Stuttgart - Seine Bilder von Eisbären gehen um die Welt. Der in München lebende Norbert Rosing arbeitet mit seiner Leica ohne Teleobjektiv, will in der Arktis möglichst nah ran an die Raubtiere. So gelingen ihm faszinierende Porträts der weißen Jäger, die oft so sanft auf dem Eis liegen, als wollten sie zum Kuscheln einladen.

 

Dass Eisbären aber sehr gefährlich sein können, hat der mit zahlreichen Preisen ausgezeichnete Naturfotograf selbst erlebt. Mit einem Freund ist er einmal in zwei Autos dicht an ein schlafendes Tier herangefahren, erzählte er bei der Vernissage seiner Ausstellung „Wilde Arktis - „Rocks & Things“ in der Stuttgarter Leica-Galerie. Die beiden wollten in ihren Autos warten, bis der Eisbär aufwacht und „irgendetwas tut“, was für ein Foto gut sein könnte. Der Freund hatte sein Autofenster für frische Luft etwas heruntergekurbelt. Um die Wartezeit zu überbrücken, machte er sich eine Suppe. In heißes Wasser schüttete er eine Instanttüte.

Der Eisbär machte kurzen Prozess

Der Duft zog durchs leicht geöffnete Fenster – direkt zur Nase des Eisbären. Die Tiere sind bekannt für ihren guten Geruchssinn. Prompt erwachte der weiße Riese, stand auf, lief auf das Auto zu und machte kurzen Prozess. Mit einem Schlag zertrümmerte der Bär das Fenster.

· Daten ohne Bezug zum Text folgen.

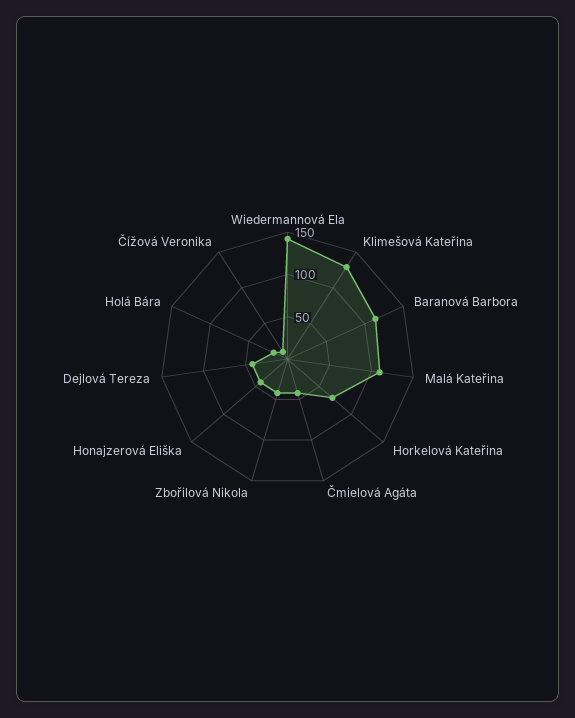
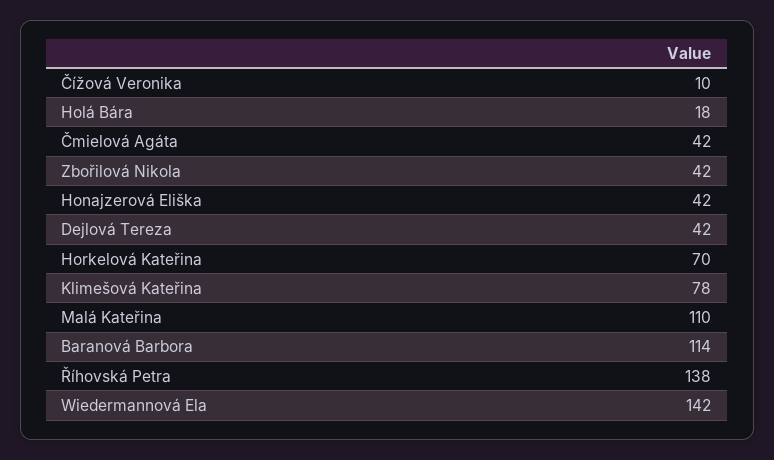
Klimešová Kateřina: 130 -> 78
Říhovská Petra: none -> 138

Geistesgegenwärtig verteidigte sich der Freund, indem er die heiße Suppe dem Angreifer entgegenschleuderte. Der Bär wich zurück, kleine Nudeln klebten kreuz und quer an seinem Gesicht. Norbert Rosing griff zu seiner Leica und dachte, das Foto seines Lebens nun machen können. „Es waren die analogen Zeiten damals“, erinnert sich der 67-Jährige, „ich war bei Foto Nummer 36.“ Mit anderen Worten: Der Film war voll, nix ging mehr.

Seit 1988 war er 50-mal bei den Eisbären in der Arktis

Bis heute ärgert er sich darüber, hat dafür aber eine gute Geschichte zum Erzählen. Und mindestens so gut, wie er fotografiert, erzählt Rosing auch. Das Nudelfoto fehlt zwar in der Ausstellung, aber zahlreiche Meisterwerke sind noch bis zum 24. April im Keller des Leica Store an der Calwer Straße zu sehen. Seit 1988 ist der Fotograf, der als Arktis-Kenner häufig in Talkshows sitzt, 50-mal zu den Eisbären gereist. Das Schicksal der Arktis-Tiere ist eng mit dem Klimawandel verbunden. Rosing setzt sich für den Schutz des Meereises ein. Aber auch sein Heimatland hat’s ihm angetan. Seit über 30 Jahren bereist er die „Naturperlen“ Deutschlands von den Küsten, über die Flüsse, die Mittelgebirge bis zu den Alpen zu allen Jahreszeiten. Ein weiterer Arbeitsschwerpunkt sind die weiten Landschaften der USA.

Eine Ausstellungseröffnung bei Leica ist stets auch ein Treffen der Stuttgarter Fotografen. Bei den Eisbären und beim Auftritt von Saxofonistin Moni Ramoni gesehen: Fotograf Claus Rudolph, der im Mai hier ausstellt, Charakterköpfe-Fotograf Wilhelm Betz, Aktfotografin Tina Trumpp, der Motorsportfotograf Werner Eisele und viele andere.